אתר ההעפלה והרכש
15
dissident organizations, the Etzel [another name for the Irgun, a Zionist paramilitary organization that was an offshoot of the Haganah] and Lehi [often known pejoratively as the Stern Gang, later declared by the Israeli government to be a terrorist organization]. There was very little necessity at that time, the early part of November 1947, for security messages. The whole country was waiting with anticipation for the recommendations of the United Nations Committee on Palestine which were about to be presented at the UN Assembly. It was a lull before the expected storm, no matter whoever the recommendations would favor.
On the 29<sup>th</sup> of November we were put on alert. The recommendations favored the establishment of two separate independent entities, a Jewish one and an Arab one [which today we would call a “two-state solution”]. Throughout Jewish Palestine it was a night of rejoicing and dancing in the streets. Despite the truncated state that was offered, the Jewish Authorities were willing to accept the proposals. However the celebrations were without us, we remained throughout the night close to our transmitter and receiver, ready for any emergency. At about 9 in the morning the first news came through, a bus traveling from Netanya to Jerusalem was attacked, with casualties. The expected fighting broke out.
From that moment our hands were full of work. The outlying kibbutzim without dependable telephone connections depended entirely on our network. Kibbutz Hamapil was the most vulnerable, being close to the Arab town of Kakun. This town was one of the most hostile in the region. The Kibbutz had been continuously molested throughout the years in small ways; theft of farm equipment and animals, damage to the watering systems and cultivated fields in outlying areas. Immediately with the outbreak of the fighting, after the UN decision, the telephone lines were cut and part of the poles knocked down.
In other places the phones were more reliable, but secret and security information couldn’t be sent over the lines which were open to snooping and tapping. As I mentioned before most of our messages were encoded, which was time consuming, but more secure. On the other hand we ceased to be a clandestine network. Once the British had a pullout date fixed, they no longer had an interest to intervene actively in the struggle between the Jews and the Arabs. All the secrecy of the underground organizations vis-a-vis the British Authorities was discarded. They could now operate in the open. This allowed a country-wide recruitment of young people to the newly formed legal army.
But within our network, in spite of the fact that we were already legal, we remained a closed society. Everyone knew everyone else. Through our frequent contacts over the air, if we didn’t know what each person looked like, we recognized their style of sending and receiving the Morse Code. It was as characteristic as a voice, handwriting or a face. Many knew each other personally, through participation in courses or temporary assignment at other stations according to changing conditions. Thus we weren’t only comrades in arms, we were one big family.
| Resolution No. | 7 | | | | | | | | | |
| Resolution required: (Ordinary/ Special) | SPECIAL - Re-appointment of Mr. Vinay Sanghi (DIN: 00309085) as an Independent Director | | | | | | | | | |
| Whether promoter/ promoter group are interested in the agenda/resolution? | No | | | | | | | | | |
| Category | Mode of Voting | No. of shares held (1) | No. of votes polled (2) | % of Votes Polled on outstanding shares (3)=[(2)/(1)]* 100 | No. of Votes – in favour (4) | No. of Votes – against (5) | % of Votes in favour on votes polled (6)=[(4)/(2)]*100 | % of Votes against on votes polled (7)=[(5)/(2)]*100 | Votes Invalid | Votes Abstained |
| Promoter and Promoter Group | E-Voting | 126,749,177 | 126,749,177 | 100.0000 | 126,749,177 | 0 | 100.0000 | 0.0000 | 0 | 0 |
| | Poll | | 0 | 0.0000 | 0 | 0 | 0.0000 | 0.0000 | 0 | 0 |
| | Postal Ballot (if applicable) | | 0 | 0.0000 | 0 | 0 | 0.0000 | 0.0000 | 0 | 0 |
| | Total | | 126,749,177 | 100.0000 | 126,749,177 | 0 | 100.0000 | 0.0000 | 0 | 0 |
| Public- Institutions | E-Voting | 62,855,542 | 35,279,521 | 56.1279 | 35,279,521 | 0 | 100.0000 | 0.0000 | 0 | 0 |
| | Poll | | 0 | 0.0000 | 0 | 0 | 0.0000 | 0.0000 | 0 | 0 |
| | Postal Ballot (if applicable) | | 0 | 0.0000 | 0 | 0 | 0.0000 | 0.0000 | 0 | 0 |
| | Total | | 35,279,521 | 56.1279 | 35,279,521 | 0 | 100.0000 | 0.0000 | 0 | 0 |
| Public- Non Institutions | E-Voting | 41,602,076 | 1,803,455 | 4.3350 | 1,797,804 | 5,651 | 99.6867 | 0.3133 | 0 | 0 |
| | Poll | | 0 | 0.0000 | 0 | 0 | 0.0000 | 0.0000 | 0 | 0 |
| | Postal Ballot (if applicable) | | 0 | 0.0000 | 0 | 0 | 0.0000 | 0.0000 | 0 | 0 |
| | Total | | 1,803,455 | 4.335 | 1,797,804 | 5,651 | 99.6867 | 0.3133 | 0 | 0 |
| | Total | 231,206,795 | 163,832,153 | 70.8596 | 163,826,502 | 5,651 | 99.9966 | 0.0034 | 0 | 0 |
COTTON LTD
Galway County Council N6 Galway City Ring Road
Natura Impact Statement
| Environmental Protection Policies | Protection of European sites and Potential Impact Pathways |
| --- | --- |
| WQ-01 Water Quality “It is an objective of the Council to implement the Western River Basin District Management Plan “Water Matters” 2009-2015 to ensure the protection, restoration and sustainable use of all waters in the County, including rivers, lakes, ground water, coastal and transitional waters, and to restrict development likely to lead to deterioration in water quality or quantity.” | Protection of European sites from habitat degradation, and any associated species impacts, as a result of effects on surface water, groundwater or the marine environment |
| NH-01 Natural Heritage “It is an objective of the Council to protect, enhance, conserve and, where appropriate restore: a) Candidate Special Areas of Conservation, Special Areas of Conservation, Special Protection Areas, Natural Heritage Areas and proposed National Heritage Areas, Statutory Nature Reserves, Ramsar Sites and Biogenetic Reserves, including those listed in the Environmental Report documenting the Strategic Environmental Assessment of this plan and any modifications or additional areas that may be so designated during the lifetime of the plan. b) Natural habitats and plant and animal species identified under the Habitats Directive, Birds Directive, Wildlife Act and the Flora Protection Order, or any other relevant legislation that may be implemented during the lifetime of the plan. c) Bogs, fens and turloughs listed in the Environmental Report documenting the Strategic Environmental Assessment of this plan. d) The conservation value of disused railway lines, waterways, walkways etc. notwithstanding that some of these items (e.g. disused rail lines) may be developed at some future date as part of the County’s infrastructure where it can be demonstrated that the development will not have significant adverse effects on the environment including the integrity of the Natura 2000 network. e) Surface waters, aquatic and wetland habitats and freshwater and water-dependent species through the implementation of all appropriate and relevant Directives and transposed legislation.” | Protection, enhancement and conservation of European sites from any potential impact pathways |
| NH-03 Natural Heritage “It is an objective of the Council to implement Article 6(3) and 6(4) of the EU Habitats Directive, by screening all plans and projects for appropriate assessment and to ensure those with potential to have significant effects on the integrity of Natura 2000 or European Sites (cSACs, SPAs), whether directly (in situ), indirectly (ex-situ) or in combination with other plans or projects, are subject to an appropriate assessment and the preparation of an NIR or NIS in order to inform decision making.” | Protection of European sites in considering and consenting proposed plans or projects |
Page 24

> **YOUR GOAL**
Look through the records and copy every line that has the word "Public".

> **TASK RESPONSE**
| Public- Institutions | E-Voting | 62,855,542 | 35,279,521 | 56.1279 | 35,279,521 | 0 | 100.0000 | 0.0000 | 0 | 0 |
| Public- Non Institutions | E-Voting | 41,602,076 | 1,803,455 | 4.3350 | 1,797,804 | 5,651 | 99.6867 | 0.3133 | 0 | 0 |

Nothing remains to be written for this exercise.